Faith schools which discriminate against potential pupils and staff should no longer be allowed state funding, the Association of Teachers and Lecturers (ATL) has said.
The union is attempting to reopen the debate on the future of faith schools after plans were dropped to force faith schools to take 25% of new pupils from other or no faiths.
ATL has come to its conclusion following consultation its members on the role of faith schools.
ATL general secretary, Dr Mary Bousted, said: “We need schools which embrace the diversity within our community, not a diversity of schools dividing pupils and staff on religious grounds.
“Faith schools must become far more accountable if they are to continue getting the current level of tax-payers money. In a country which is becoming increasingly secular and multi-faith it is hard to justify public taxes being used to fund schools which discriminate against the majority of school children and potential staff on the grounds of their religious belief.
”We acknowledge that some faith schools provide excellent teaching and are well integrated into their local community. However, too many do not and unless there are some important changes to the way faith schools operate we fear they will escalate divisions in society rather than help integrate our communities.”
Faith schools currently get grants from the state of up to 90% of the costs of school buildings and 100% of the running costs.
As a result of selective admissions pupils in faith schools are less likely to be entitled to free school meals, and are more likely to have English as their first language than the national average in schools across England.
As well as discriminating in school admissions in favour of children of parents who attend churches linked to schools, many faith schools are allowed to discriminate when they are employ staff.

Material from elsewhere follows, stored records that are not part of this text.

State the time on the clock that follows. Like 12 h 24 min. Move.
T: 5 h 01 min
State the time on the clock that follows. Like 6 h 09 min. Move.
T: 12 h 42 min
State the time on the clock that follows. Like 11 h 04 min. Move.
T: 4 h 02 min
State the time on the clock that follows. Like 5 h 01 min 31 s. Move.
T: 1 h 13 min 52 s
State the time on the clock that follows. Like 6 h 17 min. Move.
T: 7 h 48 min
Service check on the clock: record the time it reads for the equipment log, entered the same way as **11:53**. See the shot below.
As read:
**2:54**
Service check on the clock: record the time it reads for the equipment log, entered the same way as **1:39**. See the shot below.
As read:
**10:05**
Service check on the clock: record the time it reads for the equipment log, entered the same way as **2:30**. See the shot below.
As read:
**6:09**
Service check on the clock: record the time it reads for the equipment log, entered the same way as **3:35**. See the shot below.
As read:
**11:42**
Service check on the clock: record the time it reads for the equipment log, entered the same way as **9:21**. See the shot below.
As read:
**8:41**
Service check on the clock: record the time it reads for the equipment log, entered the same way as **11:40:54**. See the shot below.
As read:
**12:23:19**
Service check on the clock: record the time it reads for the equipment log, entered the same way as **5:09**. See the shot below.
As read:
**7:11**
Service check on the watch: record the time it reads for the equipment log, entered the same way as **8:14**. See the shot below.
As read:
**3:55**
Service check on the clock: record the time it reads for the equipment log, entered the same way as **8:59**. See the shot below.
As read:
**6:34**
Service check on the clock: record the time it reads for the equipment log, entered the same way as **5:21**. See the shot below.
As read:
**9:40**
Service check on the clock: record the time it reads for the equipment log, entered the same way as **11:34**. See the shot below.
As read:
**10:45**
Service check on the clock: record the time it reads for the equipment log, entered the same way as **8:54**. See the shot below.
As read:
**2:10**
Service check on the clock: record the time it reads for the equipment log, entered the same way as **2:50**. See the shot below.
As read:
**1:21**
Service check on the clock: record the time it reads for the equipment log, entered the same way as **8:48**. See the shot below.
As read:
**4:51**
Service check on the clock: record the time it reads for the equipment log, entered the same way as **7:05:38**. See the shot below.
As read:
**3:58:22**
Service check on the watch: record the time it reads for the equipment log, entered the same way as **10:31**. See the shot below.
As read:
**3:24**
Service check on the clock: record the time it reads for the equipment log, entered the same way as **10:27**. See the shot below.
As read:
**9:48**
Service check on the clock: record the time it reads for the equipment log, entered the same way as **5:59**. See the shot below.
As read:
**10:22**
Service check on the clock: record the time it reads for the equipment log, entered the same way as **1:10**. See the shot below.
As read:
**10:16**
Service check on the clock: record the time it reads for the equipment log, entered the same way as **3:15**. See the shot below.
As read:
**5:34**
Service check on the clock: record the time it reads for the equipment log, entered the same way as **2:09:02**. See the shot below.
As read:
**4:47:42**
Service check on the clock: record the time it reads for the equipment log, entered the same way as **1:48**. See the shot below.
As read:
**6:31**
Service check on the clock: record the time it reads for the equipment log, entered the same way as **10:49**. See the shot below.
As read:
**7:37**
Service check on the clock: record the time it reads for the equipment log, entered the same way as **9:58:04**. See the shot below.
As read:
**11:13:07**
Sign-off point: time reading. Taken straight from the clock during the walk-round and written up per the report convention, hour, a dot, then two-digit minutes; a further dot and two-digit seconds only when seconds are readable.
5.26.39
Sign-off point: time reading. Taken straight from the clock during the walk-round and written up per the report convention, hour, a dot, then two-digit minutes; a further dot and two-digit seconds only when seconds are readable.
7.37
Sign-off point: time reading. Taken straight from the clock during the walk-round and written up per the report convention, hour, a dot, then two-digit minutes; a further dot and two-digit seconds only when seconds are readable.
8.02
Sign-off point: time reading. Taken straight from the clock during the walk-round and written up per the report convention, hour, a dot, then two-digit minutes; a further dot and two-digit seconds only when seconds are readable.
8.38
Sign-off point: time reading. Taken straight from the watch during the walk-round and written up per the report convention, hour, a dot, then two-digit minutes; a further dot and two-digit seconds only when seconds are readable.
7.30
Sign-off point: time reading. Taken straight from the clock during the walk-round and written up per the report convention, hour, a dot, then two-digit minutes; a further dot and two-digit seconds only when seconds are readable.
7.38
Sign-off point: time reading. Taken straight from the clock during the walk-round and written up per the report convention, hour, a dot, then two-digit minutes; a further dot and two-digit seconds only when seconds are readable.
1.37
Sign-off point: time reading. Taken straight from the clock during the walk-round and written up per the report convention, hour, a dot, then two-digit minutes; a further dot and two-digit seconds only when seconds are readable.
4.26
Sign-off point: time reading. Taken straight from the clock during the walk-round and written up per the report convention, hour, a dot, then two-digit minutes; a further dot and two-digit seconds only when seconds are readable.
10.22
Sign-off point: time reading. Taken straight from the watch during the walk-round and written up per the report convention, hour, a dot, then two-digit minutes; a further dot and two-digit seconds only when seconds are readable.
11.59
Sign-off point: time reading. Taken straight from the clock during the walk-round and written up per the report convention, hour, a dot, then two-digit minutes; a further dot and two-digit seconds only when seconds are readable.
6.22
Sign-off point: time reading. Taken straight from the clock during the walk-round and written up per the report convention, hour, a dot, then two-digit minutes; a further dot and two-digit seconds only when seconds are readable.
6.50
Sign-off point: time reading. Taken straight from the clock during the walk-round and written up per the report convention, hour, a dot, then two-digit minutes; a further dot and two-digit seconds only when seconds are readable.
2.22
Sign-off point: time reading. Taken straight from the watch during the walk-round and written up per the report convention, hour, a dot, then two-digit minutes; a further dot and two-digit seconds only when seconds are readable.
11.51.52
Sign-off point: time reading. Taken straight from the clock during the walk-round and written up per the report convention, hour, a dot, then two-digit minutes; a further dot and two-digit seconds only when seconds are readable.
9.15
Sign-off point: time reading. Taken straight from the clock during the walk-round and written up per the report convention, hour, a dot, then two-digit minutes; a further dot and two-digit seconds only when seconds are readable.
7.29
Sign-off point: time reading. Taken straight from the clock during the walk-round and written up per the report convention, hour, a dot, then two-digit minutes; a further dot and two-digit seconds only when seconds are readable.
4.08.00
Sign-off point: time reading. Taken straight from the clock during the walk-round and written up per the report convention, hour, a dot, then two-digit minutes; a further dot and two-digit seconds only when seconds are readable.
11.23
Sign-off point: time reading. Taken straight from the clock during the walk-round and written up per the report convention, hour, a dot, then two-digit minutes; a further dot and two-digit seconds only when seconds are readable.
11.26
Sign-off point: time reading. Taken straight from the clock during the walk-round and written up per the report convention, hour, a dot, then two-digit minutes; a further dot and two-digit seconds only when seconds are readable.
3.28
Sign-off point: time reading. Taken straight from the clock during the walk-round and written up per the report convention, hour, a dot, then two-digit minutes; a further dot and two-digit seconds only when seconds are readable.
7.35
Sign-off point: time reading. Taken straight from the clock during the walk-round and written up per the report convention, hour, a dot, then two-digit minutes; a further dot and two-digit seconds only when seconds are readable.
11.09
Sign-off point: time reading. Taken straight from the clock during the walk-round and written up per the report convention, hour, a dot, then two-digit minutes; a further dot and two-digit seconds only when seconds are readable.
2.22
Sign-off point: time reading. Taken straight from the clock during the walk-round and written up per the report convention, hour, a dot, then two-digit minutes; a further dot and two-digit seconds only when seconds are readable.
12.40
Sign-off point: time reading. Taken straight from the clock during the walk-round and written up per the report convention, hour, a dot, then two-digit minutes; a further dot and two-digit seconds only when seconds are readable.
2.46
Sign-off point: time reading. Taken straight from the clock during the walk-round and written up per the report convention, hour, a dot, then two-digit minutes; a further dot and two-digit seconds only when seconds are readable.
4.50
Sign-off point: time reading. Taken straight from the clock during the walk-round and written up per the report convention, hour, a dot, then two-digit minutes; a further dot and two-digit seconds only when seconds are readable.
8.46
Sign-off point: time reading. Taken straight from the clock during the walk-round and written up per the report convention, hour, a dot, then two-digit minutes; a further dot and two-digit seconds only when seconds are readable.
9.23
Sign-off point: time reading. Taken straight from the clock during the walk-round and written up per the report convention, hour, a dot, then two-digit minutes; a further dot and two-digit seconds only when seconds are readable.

Voluntary aided faith schools can stipulate the beliefs of all their employees, and the fully local authority funded voluntary controlled faith schools are allowed to determine the faith of their head teacher.
ATL is calling for the level of school autonomy – over admissions and the curriculum – to depend on the school promoting community cohesion. It is also urging no extension of rights to be given to faith schools to refuse to employ staff on the basis of their religious belief.